Lilly and the ACCELERATE study’s academic leadership have accepted the recommendation of the independent data monitoring committee to terminate the Phase 3 trial of evacetrapib due to insufficient efficacy.

Lilly has said that it will discontinue development of evacetrapib for the treatment of high-risk atherosclerotic cardiovascular disease and will now conclude other studies in the programme.

The independent data monitoring committee based its recommendation on data from periodic data reviews, which suggested there was a low probability the study would achieve its primary endpoint based on results to date. The study is not being stopped for safety findings.
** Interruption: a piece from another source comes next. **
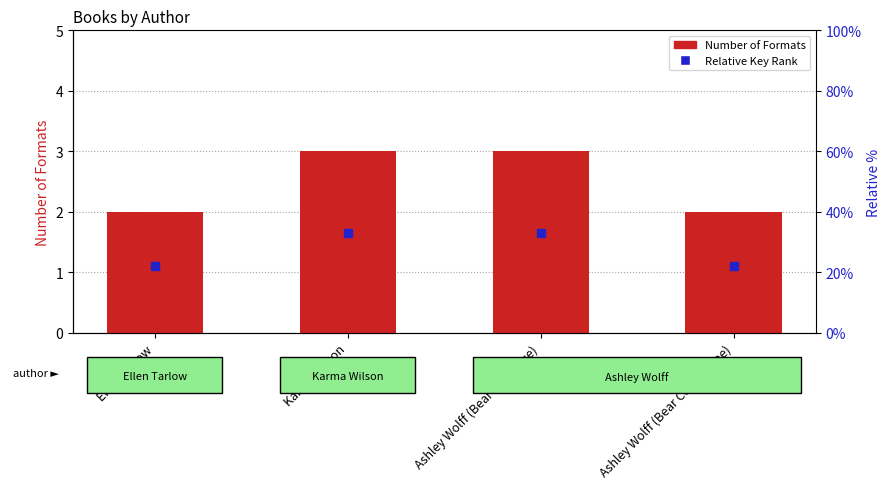

What value does the Number of Formats series have at Ashley Wolff (Bear Sees Blue)?

3.0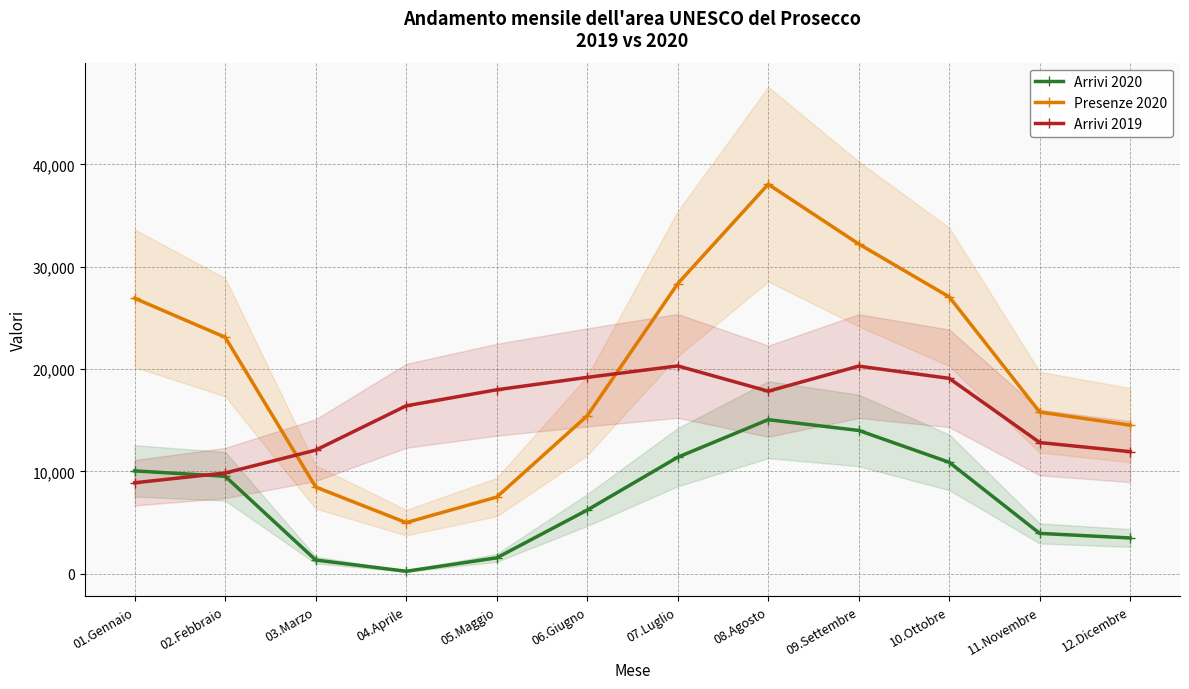

What is the label of the 1st point from the left?

01.Gennaio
Discountinuation of evacetrapib expected to results in a Q4 charge of up to $90m

“We’re obviously disappointed in this outcome, as we hoped that evacetrapib would offer an advance in treatment for people with high-risk cardiovascular disease. We’ll be working with investigators to appropriately conclude these trials,” said David Ricks, Lilly senior vice president and president of Lilly Bio-Medicines. “We remain confident in our pipeline as we prepare for launches in other therapeutic areas with significant unmet needs.”

“This unfortunate outcome for evacetrapib does not change our ability to generate long-term growth,” said Derica Rice, Lilly executive vice president and chief financial officer.  “Our recent string of positive data-readouts and our strong pipeline position us to grow revenue and expand margins through the remainder of this decade.”

The decision to discontinue development of evacetrapib is expected to result in a fourth-quarter charge to research and development expense of up to $90 million (pre-tax), or approximately $0.05 per share (after-tax).